++++ TEXTAUSZUG
Verarbeitung von Organosandwich-Halbzeugen

Die Weiterverarbeitung der Organosandwich-Halbzeuge kann für Großserienanwendungen vollautomatisiert im Hybridspritzgussprozess erfolgen. Dieses semikontinuierliche Fertigungsverfahren ermöglicht es in vier aufeinanderfolgenden Prozessschritten, funktionalisierte Sandwichbauteile innerhalb kurzer Zykluszeiten verwertungsfertig herzustellen (Abbildung 1).

Prozess Hybridspritzguss
Abbildung 1: Prozess-Schaubild zum Hybridspritzguss mit Organosandwich-Halbzeugen (oben); Demonstratorbauteile mit Funktionselementen (unten)
++++++++
++++ EXTRAHIERTE DATEN
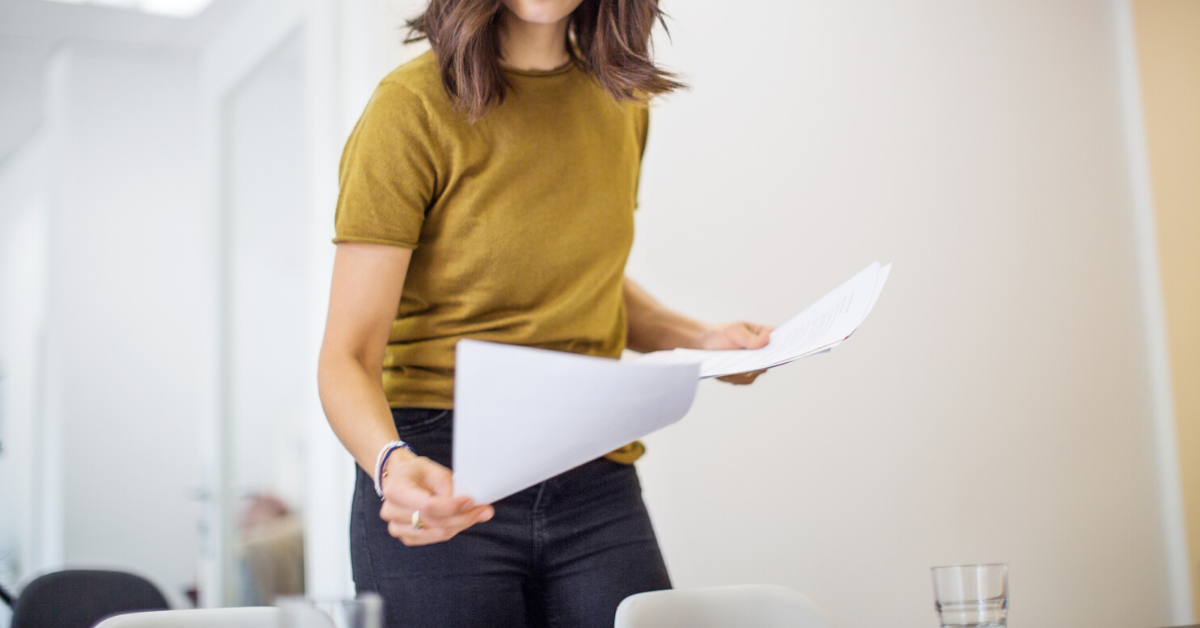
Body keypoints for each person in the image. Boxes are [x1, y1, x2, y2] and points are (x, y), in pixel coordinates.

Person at [317, 0, 772, 626]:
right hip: (441, 467)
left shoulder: (623, 103)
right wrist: (390, 463)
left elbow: (579, 279)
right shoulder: (409, 107)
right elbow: (347, 357)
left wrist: (700, 337)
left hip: (593, 470)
++++++++
*AUFGABENSTELLUNG:*
[1] Schreibe den Text über Organosandwich-Halbzeuge neu, und zwar alles von „Die Weiterverarbeitung der“ bis hinunter zu „herzustellen (Abbildung 1).“. Setze dabei „Formpressprozess“ an die Stelle von „Hybridspritzgussprozess“.
[2] Führe den Text über die Verarbeitung von Organosandwich-Halbzeugen weiter, beginnend nach seinem letzten Satz.

*LÖSUNGEN:*
[1]
Die Weiterverarbeitung der Organosandwich-Halbzeuge kann für Großserienanwendungen vollautomatisiert im Formpressprozess erfolgen. Dieses semikontinuierliche Fertigungsverfahren ermöglicht es in vier aufeinanderfolgenden Prozessschritten, funktionalisierte Sandwichbauteile innerhalb kurzer Zykluszeiten verwertungsfertig herzustellen (Abbildung 1).

[2]
Im ersten Prozessschritt wird ein ebenes Sandwich-Halbzeug beidseitig über mittelwellige Infrarot (IR)-Strahler kontaktfrei erwärmt. Hierbei wird über den Sandwichquerschnitt ein definiertes Temperaturprofil eingestellt. Die höchste Temperatur liegt nach dem Aufheizen in den beiden Decklagen des Sandwichverbundes vor. Diese müssen über die Schmelztemperatur der thermoplastischen Matrix erwärmt werden, um ihre Umformbarkeit sowie das Anbinden des Spritzgussmaterials während der Hybridverarbeitung zu gewährleisten. Nach Erreichen des für die Weiterverarbeitung optimalen thermischen Zustandes im Halbzeug, wird es über einen Industrieroboter in die Kavität des Spritzgusswerkzeuges eingelegt. Dieser Transferschritt muss sehr präzise und mit hoher Geschwindigkeit erfolgen, um das vorzeitiges Ausgleichen des im Querschnitt eingestellten Temperaturprofils vor dem Thermoformen zu vermeiden.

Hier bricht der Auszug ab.